As there is an expense to each texture swap that’s necessary for the render (at least for mobile / low-end devices, if not everything), we generally use a sprite sheet / atlas to eliminate that hit wherever possible aside from whatever other benefits. However, there is a problem in the above scenario. As these objects are sampling from both textures, what could happen is that for let’s say 100 objects, there could be a texture swapp up to 200 times per frame!

We can’t [generally] have both albedo textures and normals in the same sprite sheet. Normal textures are imported with a different flag and in the shader we specify “Normal” type for that texture input and possibly other differences I’ve read of but I haven’t confirmed.
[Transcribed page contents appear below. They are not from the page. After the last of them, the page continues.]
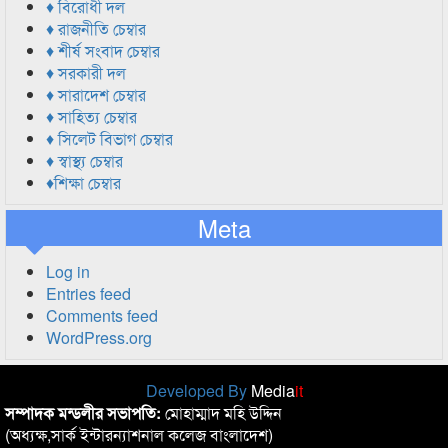
♦ বিরোধী দল
♦ রাজনীতি চেম্বার
♦ শীর্ষ সংবাদ চেম্বার
♦ সরকারী দল
♦ সারাদেশ চেম্বার
♦ সাহিত্য চেম্বার
♦ সিলেট বিভাগ চেম্বার
♦ স্বাস্থ্য চেম্বার
♦শিক্ষা চেম্বার
Meta
Log in
Entries feed
Comments feed
WordPress.org
Developed By
Media
it
সম্পাদক মন্ডলীর সভাপতি:
মোহাম্মাদ মহি উদ্দিন
(অধ্যক্ষ,সার্ক ইন্টারন্যাশনাল কলেজ বাংলাদেশ)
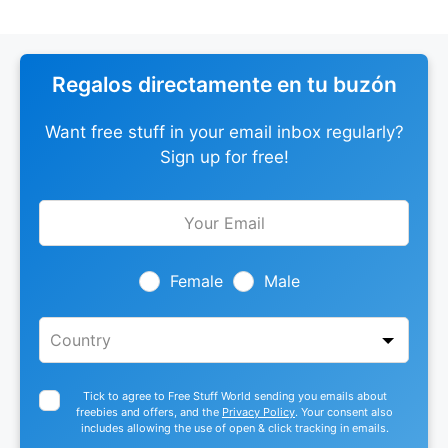
Regalos directamente en tu buzón
Want free stuff in your email inbox regularly?
Sign up for free!
Leave
this
field
blank
Female
Male
Tick to agree to Free Stuff World sending you emails about
freebies and offers, and the
Privacy Policy
. Your consent also
includes allowing the use of open & click tracking in emails.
So given a worst-case scenario of 200 swaps for 100 objects, wouldn’t that have a significant performance hit? What if we use an Unpack Normals node in Shader Graph to allow normals to come from the albedo sheet, or even just multiply color by 2 and subtract 1 to get it pretty similar (i.e. changing color range from 0 to 1, to -1 to 1), thereby allowing all of the albedo and normal textures to be on the same sprite sheet? Then we’re down to absolutely ZERO texture swaps each frame for all those objects, not counting when it first swaps to it.

But what kind of a hit will Unpack Normals (or a lower-quality alternative) have, compared with the texture swapping cost?

Does anyone know if this is worth looking into further, or it’s pointless, or ?

Color textures are in sRGB color space and normal maps are in linear, so you’d have to also include the correction.